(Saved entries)
========================

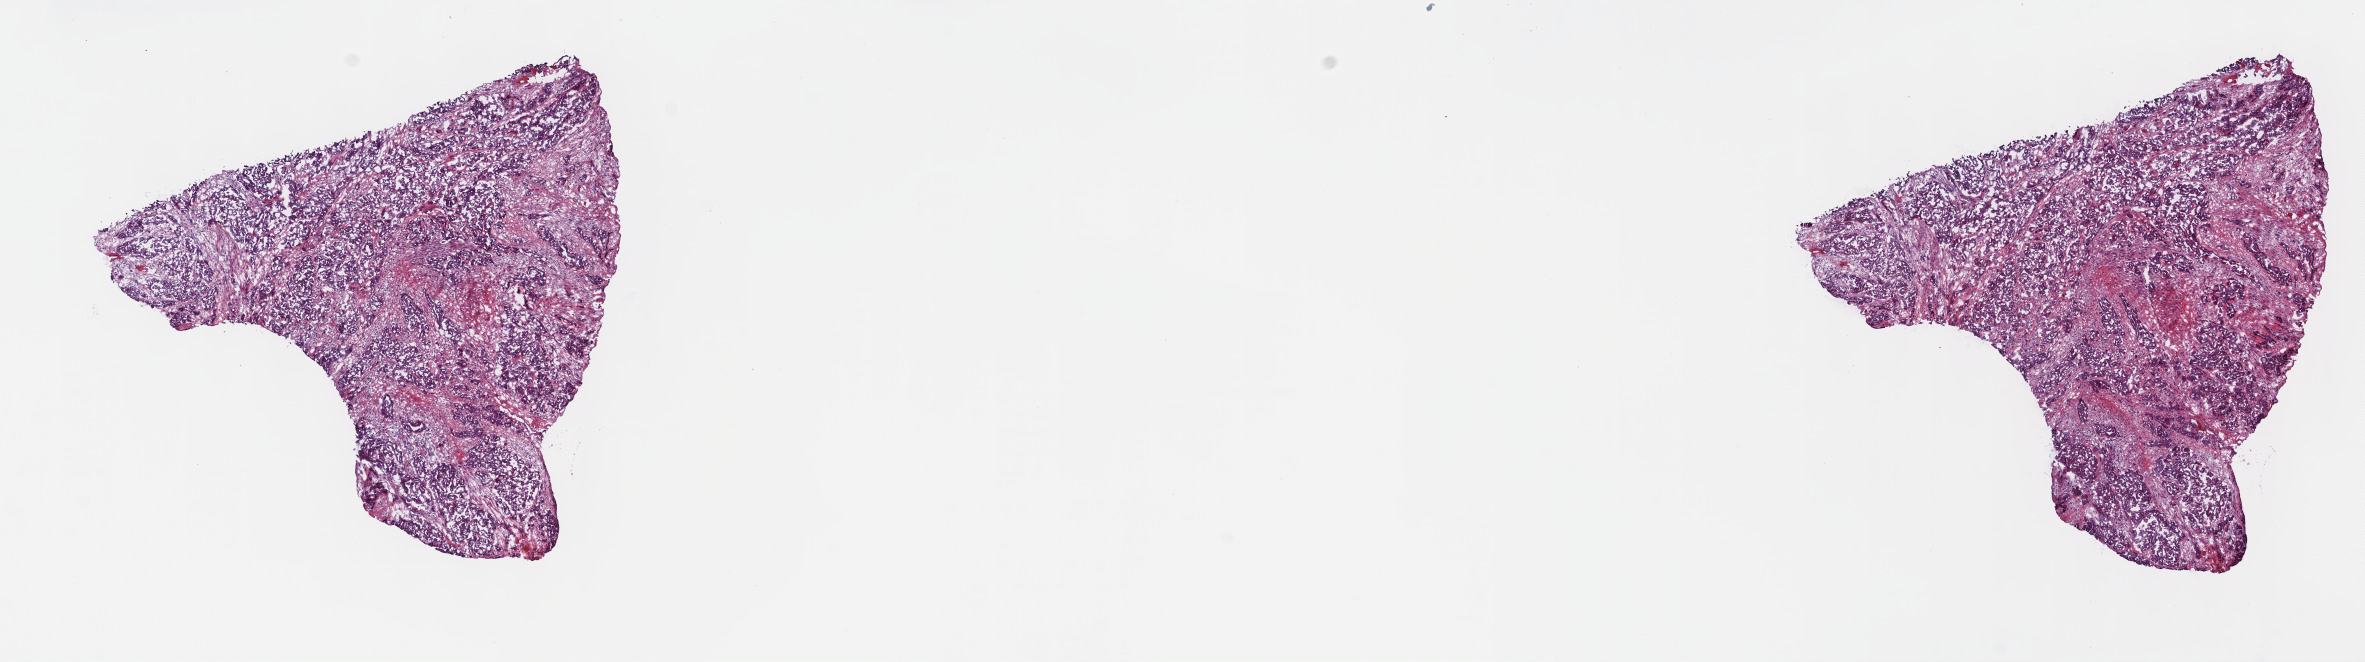
H&E-stained whole-slide image, shown as a low-resolution overview of the whole scanned area (about 19.1 x 5.4 mm, from a 40x scan); frozen section from the top of the tissue portion; sample: primary tumour, mesothelium. Female, age 28 years at initial diagnosis. Slide review estimates, as recorded: tumour cells 100%, tumour nuclei 65%, normal cells 0%, stromal cells 0%, necrosis 0%. Inflammatory infiltration, as recorded: lymphocyte infiltration 1%, monocyte infiltration 0%, neutrophil infiltration 0%.
AJCC pathologic stage: IV. TNM: T4 N3 M0. Pathologic diagnosis: Epithelioid mesothelioma, malignant.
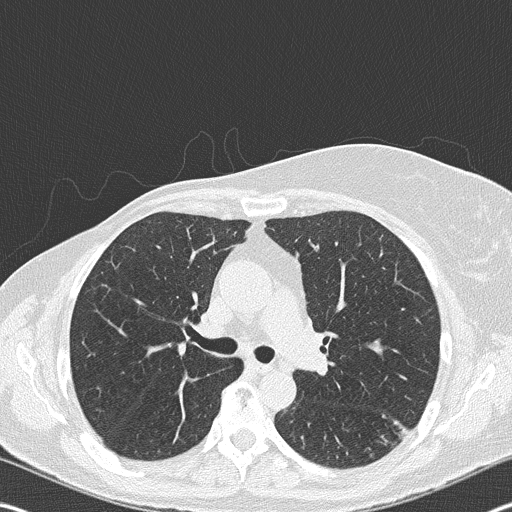
Low-dose screening chest CT, one axial slice; position 115 of 177 along the scan axis; 120 kVp; lung window (W 1500 / L -600 HU); 512 × 512 image matrix, field of view 342 × 342 mm.
Structures marked on this image (expert manual segmentation):
- lesion 1 (tumor, upper lobe of right lung): bounding box [x1, y1, x2, y2] px = [398, 422, 407, 436]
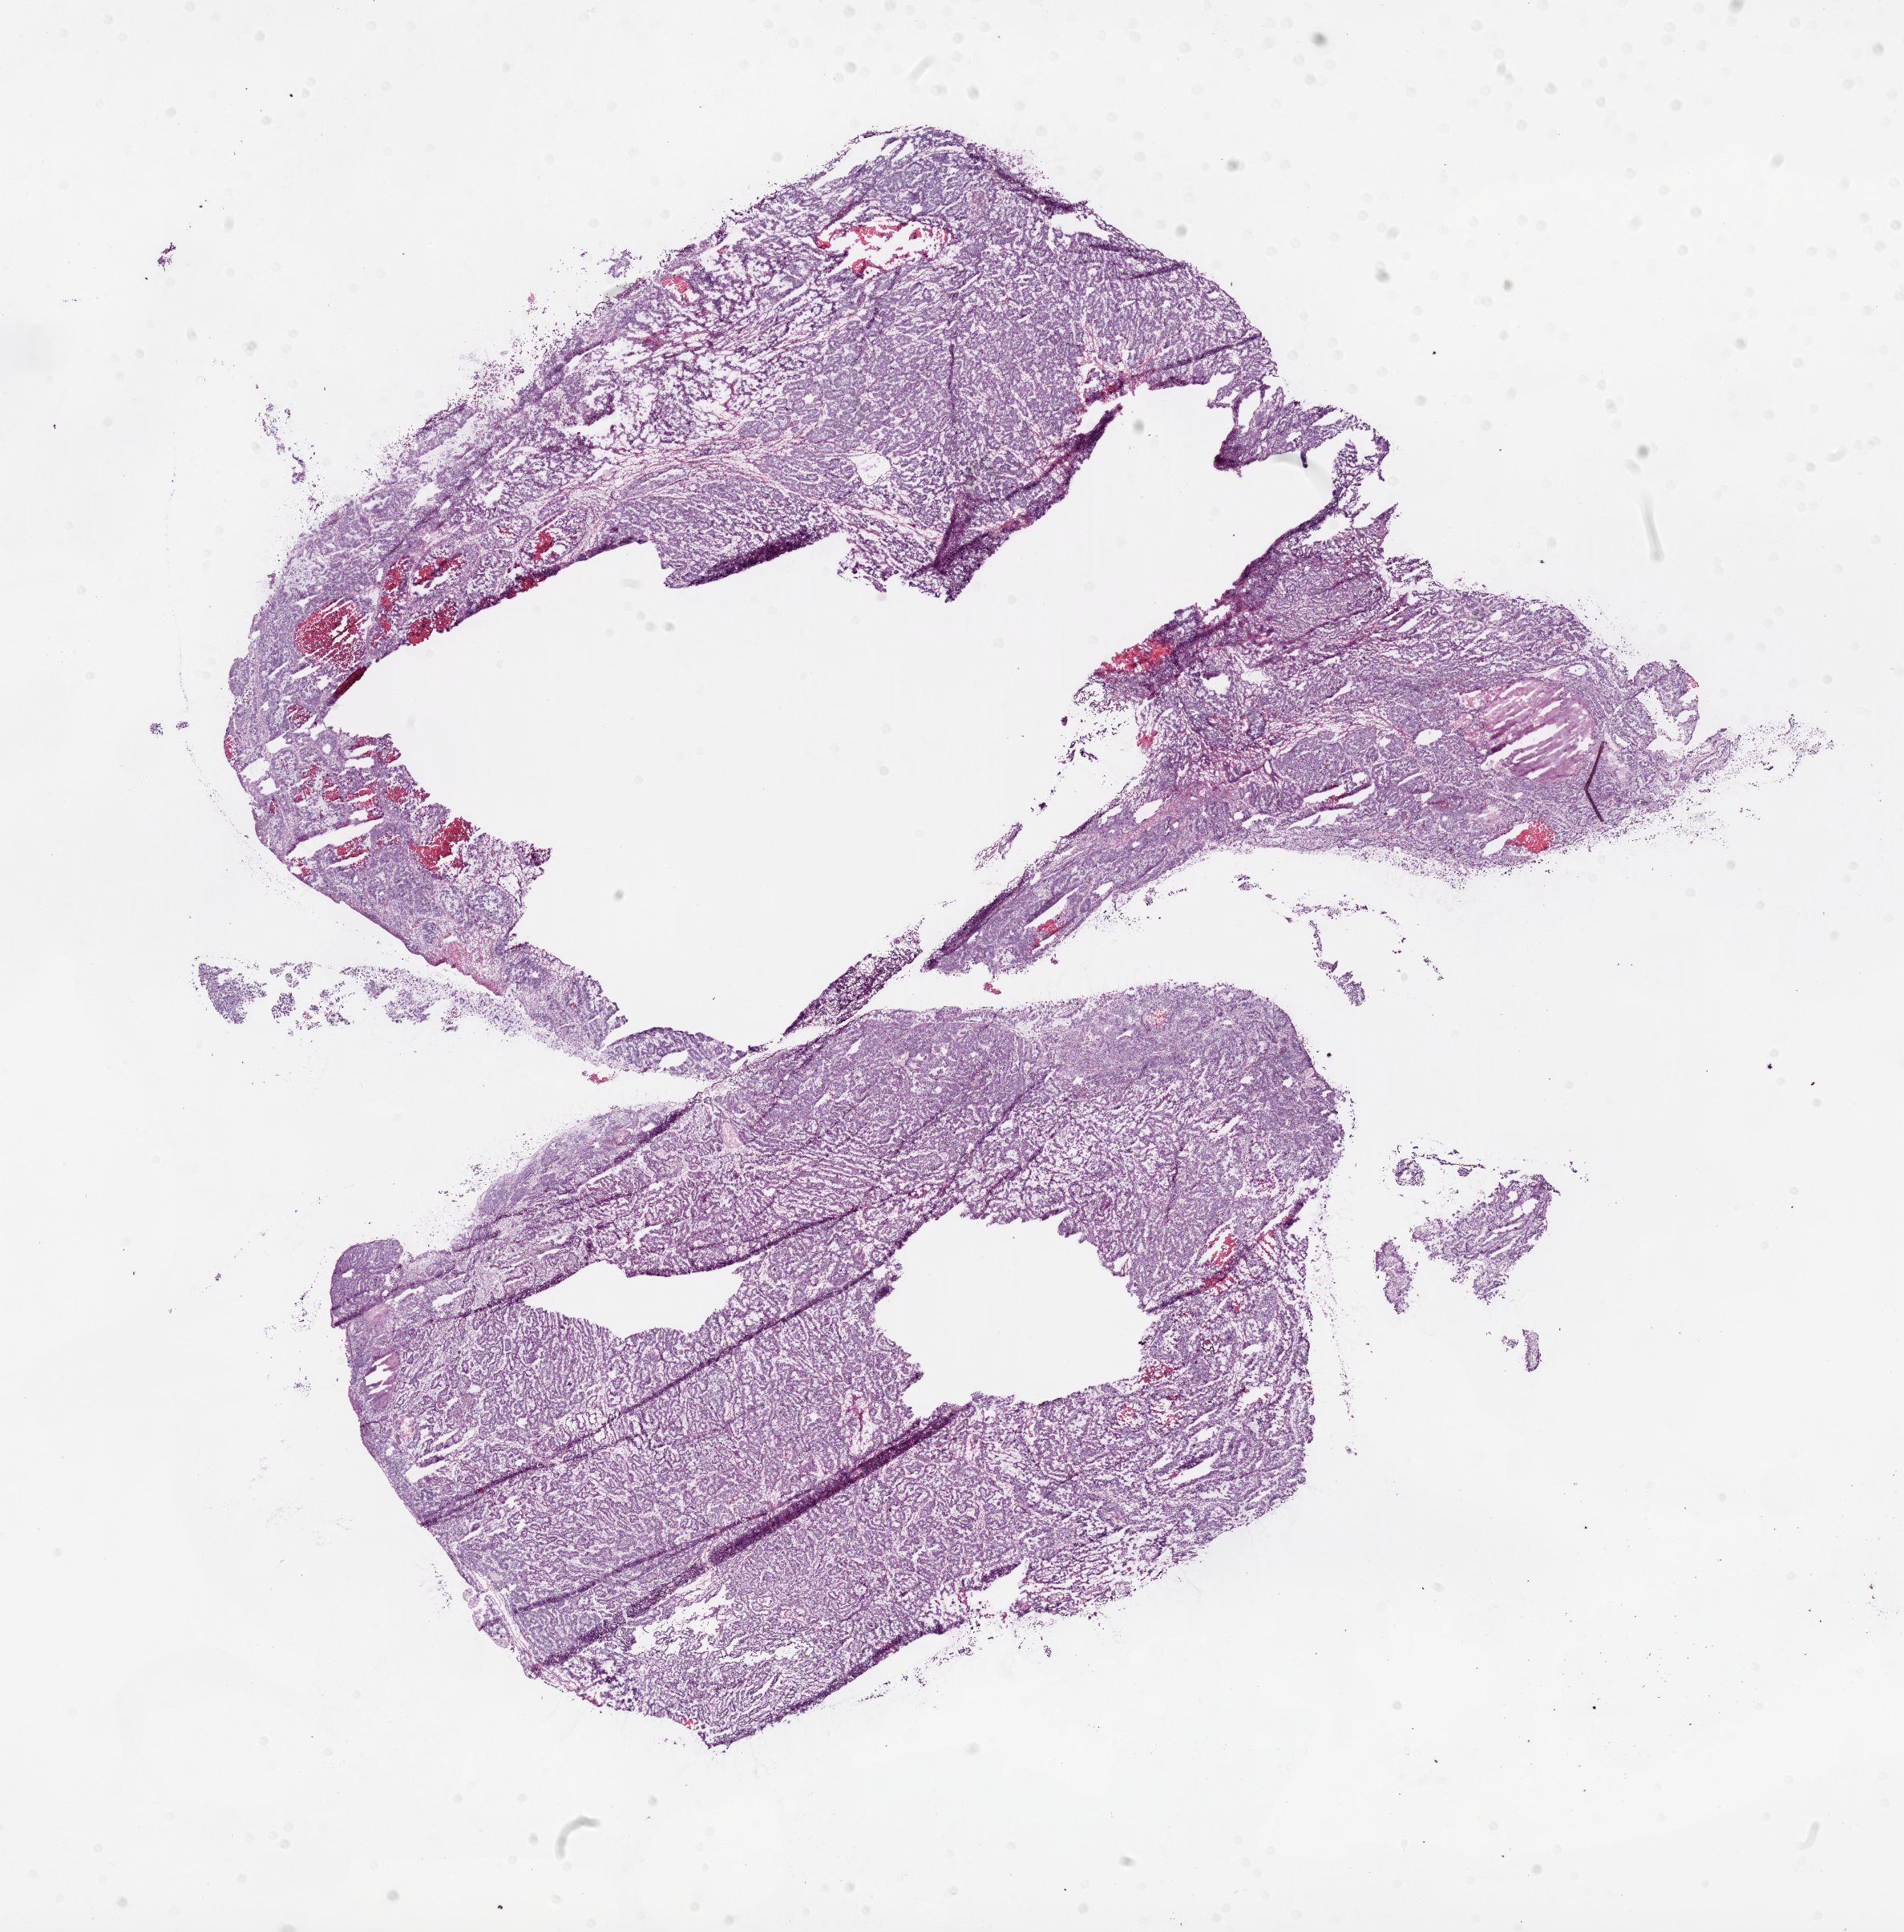
Hematoxylin and eosin (H&E) stained whole-slide image — a low-resolution overview of the entire scanned area, about 19.1 x 19.3 mm. Frozen section from the bottom of the tissue portion. Ovary, primary tumour sample. Female patient; age at initial diagnosis 61 years. Histologic grade: G3 (poorly differentiated). Pathologist review of this section (percent, as recorded): tumour cells 85%, tumour nuclei 80%, normal cells 0%, stromal cells 5%, necrosis 10%.
Histologic diagnosis: Serous cystadenocarcinoma, NOS. FIGO stage: IV. Laterality: left.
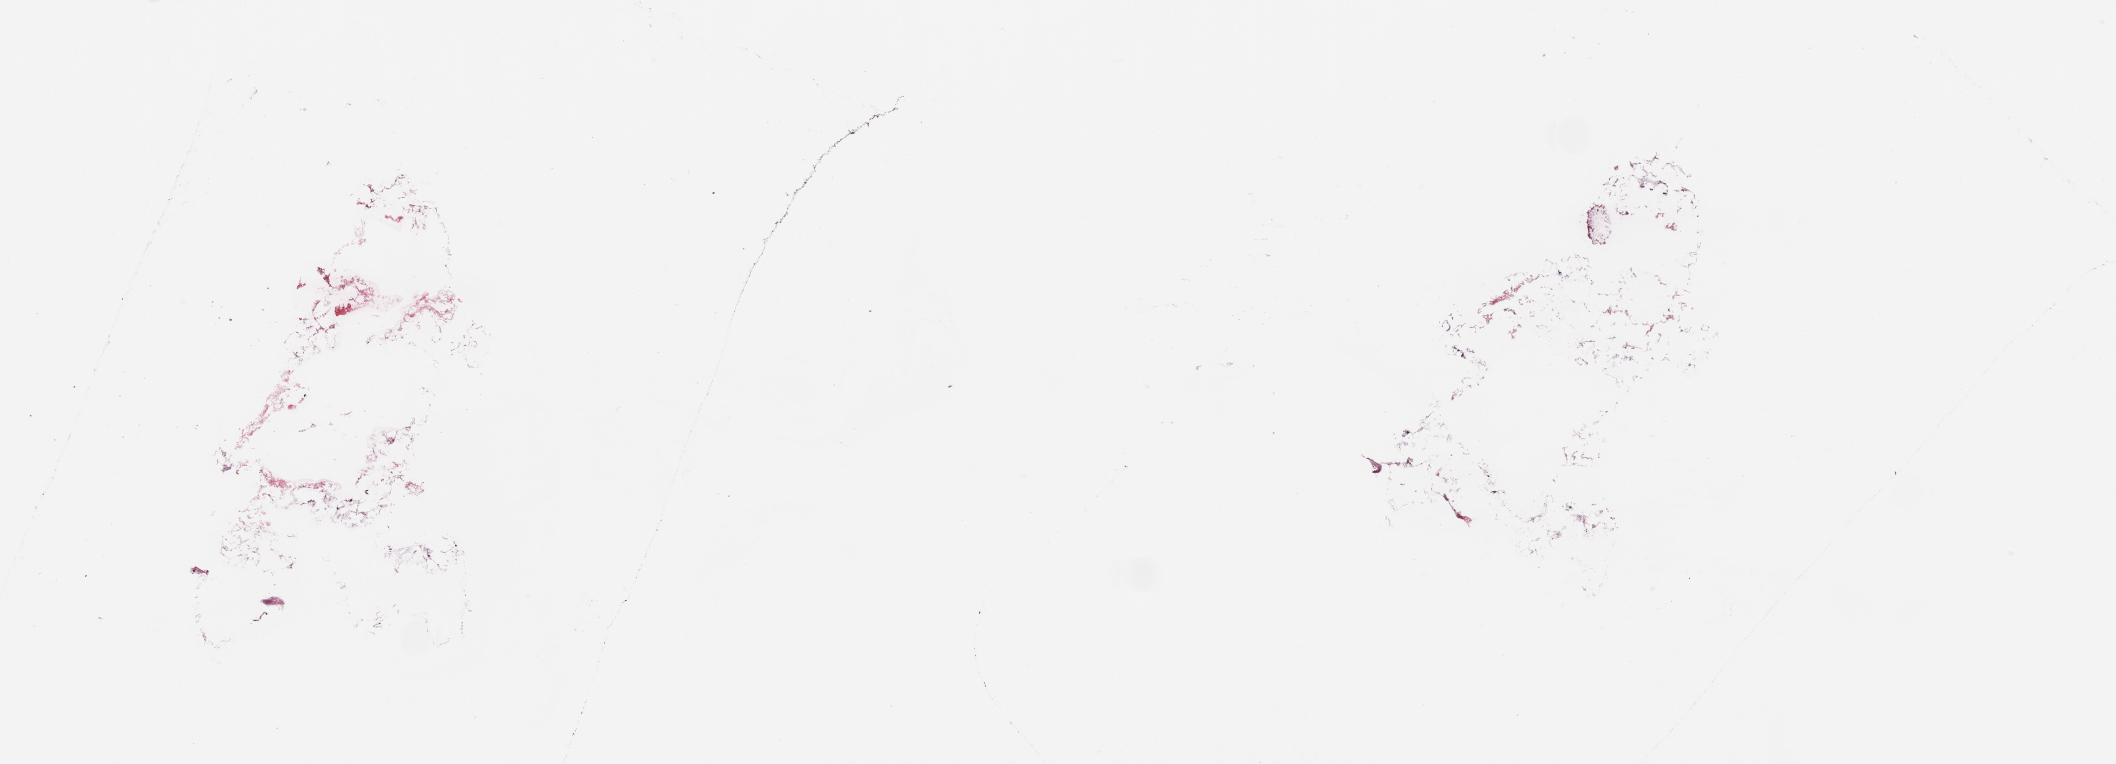
H&E whole-slide image — a low-resolution overview of the entire scanned area, about 33.5 x 12.1 mm; tumour tissue sample, breast. Female, 59 y/o.
AJCC pathologic stage: II. Diagnosis: Adenocarcinoma, NOS.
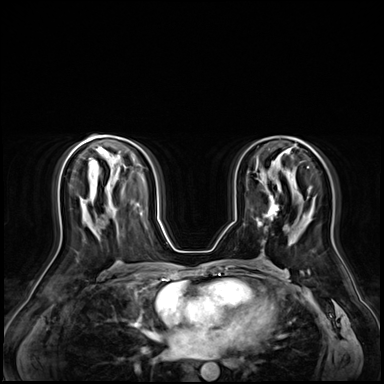
Breast MRI (dynamic contrast-enhanced), one axial slice. Slice 35 of 72 in the series (ordered by position). Dynamic contrast-enhanced series, time point 2 of 9 at this slice position (early post-contrast). 3 T. TE 1.4 ms, TR 4.3 ms. 2.5 mm slice thickness. 384 × 384 image matrix, field of view 360 × 360 mm. Female patient.
Structures marked on this image (semi-automatically segmented with operator editing):
- enhancing-tissue mask used for the functional tumour volume (all voxels passing the contrast-enhancement thresholds inside the analysis volume; usually the tumour): box from (x=257, y=192) to (x=279, y=226) px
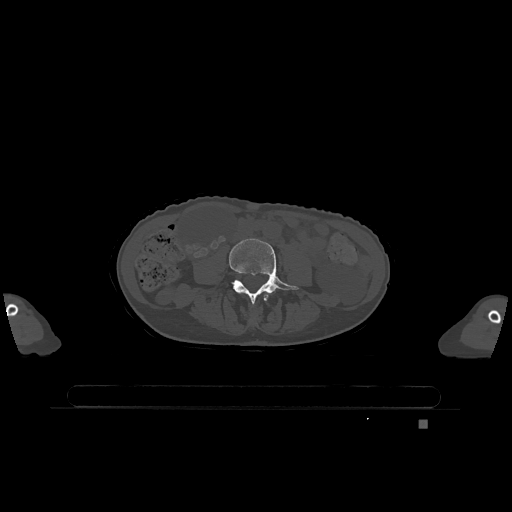
CT including the spine, one axial slice. Position 299 of 1317 along the scan axis. Bone window (W 1800 / L 400 HU). 0.5 mm slice thickness. 512 × 512 image matrix, field of view 500 × 500 mm. Patient: female, 74 years. Case-level facts recorded for this patient, not image findings: primary cancer: lung.
Outlined on this slice (semi-automatically segmented with operator editing):
- L3 vertebra: bounding box <263,293,270,301> (left, top, right, bottom; pixels)
- L4 vertebra: <229,239,299,304>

========================

The task: All lines above from the one containing "Structures marked on this image (semi-automatically" up to and including the one containing "CT including the" are to be set down exactly, and nothing else. Leave images out.

Reply to the task:
Structures marked on this image (semi-automatically segmented with operator editing):
- enhancing-tissue mask used for the functional tumour volume (all voxels passing the contrast-enhancement thresholds inside the analysis volume; usually the tumour): box from (x=257, y=192) to (x=279, y=226) px
CT including the spine, one axial slice. Position 299 of 1317 along the scan axis. Bone window (W 1800 / L 400 HU). 0.5 mm slice thickness. 512 × 512 image matrix, field of view 500 × 500 mm. Patient: female, 74 years. Case-level facts recorded for this patient, not image findings: primary cancer: lung.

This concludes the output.